What type of frogs are you interested in keeping and do you intend to breed them? Relative humidity and condensation are usually good things from a breeding perspective, if not from a viewing perspective. Not to say that you shouldn't try to eliminate some condensation, just to say that if you add a fan, it will adversely affect overall relative humidity as well.

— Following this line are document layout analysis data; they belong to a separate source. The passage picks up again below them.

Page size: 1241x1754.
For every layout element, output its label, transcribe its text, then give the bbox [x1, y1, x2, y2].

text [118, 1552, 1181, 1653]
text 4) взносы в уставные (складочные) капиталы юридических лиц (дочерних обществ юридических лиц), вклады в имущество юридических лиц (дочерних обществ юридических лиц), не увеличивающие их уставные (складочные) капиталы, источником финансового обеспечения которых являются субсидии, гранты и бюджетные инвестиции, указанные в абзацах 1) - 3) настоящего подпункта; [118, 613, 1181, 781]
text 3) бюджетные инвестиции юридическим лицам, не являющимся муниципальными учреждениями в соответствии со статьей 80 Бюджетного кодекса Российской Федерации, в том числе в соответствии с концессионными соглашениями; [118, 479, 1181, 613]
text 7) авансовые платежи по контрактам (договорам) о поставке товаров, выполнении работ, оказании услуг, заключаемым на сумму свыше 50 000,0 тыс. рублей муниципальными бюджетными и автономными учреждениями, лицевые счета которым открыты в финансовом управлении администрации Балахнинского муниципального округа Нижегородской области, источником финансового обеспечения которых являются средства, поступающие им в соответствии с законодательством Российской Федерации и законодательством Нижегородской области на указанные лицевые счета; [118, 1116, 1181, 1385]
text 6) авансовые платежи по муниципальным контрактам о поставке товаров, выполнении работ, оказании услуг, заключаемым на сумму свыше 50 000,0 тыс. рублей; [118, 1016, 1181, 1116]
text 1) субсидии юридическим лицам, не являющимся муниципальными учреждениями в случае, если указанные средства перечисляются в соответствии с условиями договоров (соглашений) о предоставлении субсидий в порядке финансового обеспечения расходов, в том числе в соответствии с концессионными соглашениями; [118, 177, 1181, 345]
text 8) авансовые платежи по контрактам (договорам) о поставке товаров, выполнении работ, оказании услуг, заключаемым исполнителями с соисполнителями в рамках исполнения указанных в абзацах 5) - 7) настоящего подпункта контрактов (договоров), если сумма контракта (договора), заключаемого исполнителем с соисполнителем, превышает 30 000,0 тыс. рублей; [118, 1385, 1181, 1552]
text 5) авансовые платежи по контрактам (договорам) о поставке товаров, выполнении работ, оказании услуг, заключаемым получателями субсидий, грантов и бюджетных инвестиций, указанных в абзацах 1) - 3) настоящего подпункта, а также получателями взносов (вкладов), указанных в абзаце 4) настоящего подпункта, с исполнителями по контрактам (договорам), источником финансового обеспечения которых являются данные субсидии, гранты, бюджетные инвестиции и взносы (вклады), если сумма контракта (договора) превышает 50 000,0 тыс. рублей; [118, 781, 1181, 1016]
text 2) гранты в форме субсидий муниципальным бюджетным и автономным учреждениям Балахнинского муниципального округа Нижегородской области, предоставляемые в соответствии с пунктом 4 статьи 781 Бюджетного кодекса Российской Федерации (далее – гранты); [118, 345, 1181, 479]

Alternatively, there are some specialty products on the market (wax based and harmless/spray application) that you can coat the interior glass to prevent water from adhering. I don't know what it's called, but we used to sell one brand of it. It works well.


----------



## Ed (Sep 19, 2004)

A fan doesn't automatically mean that it will adversely impact humidity.. There are methods to use it to move internal air which doesn't change humidity in an enclosure..... 

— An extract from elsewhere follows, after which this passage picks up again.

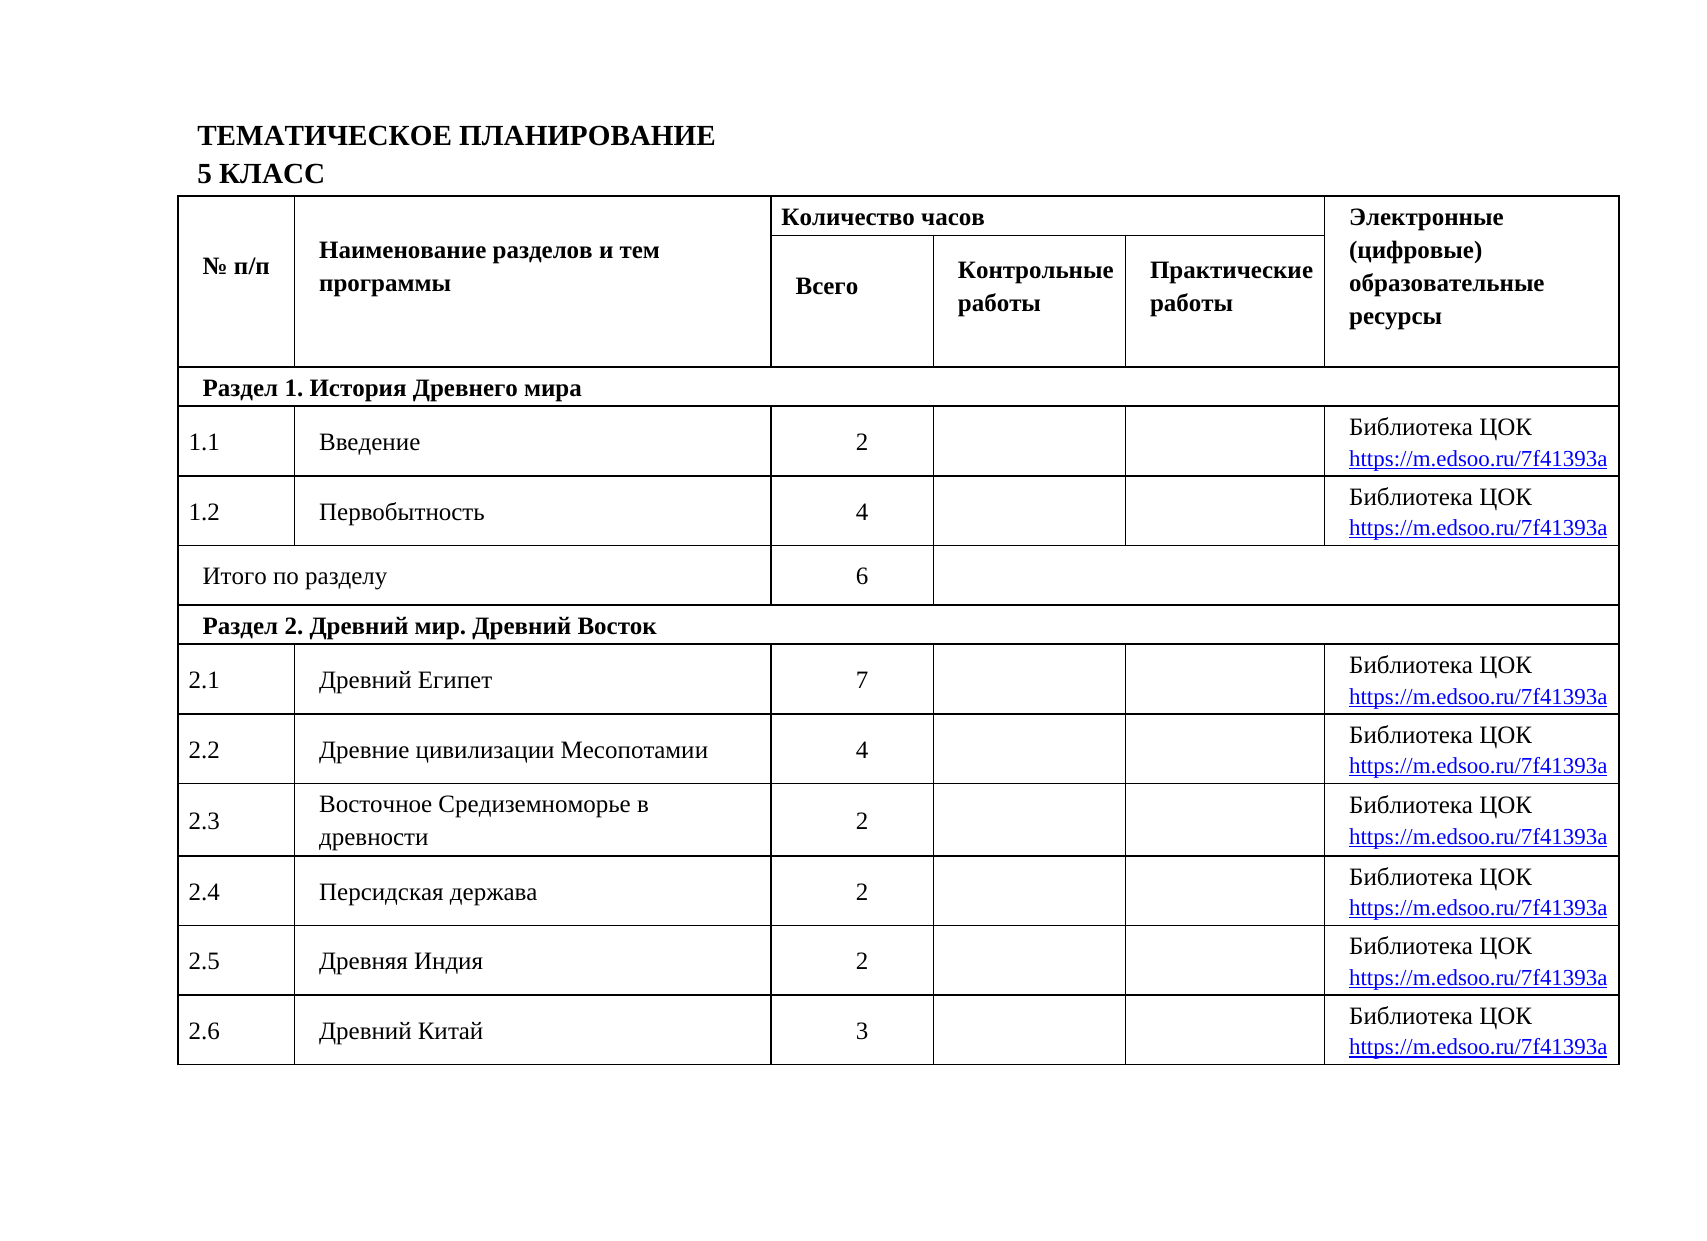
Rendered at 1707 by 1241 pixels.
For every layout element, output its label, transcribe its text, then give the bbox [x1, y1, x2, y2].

The frogs in the hobby can be happy and breed at much lower levels of humidity than that recommended by many of the people in the hobby (part of the dogma). In the wild, depending on species and location, humidity can be much lower than that recommended by the hobby.. for example in Lotters et al, D. tinctorius being maintained with no issues at 60% relative humidity..... 

Some comments

Ed


----------



## cyck22 (Sep 8, 2011)

I use an aquarium magna-float. Its always there ready to use and it will allow you to keep humidity up while keeping the glass clear!


----------



## Malibu307 (Sep 10, 2012)

You can wipe it off that's always an option. I do on mine sometimes but if u let it build up it will eventually coat the inside of your tank and you'll be able to see through it.


----------



## cyck22 (Sep 8, 2011)

Con-den-sation sation sation...


----------



## Tinctoc (Sep 15, 2012)

And this is a good example of the benefits of using live vs. artificial plants. http://www.dendroboard.com/forum/plants/87972-fake-plants.html#post777852


----------



## kitcolebay (Apr 7, 2012)

I use internal fans on my 150 gallon Leuc viv that keeps the condensation off the glass. For my new smaller vivs(Nine 10 and 20 gallons) I bought aquarium magnets and simply hot-glued on cut up pieces of wiper blades for an internal squeegee. I didn't have the resources to install fans in 9 small vivs. The magnet squeegees work great for cleaning/clearing the glass without having to constantly reach in and disturb me babies.

-Chris


----------



## B-NICE (Jul 15, 2011)

Condensation is good....


----------



## jband (Aug 16, 2011)

Experiment a little. Add a little bit of ventalation either holes or screen at the top until you find a happy medium between clear glass and humidity. Fans do help, but unless you built them in to your back ground they will look unsightly and out of place.


----------



## naadbrahma (Sep 14, 2012)

I recently set up my first terrariums and had the same problem. As someone pointed out, it's from the difference in temperature. Here in WI the temps dropped on Wednesday and by Thursday morning the tanks were fogged up. I only get it on the sides as the front has a vent below the doors. A fan does help, I have one mounted on the back at the top to pull air out. I just run it for 2 hours a day.


----------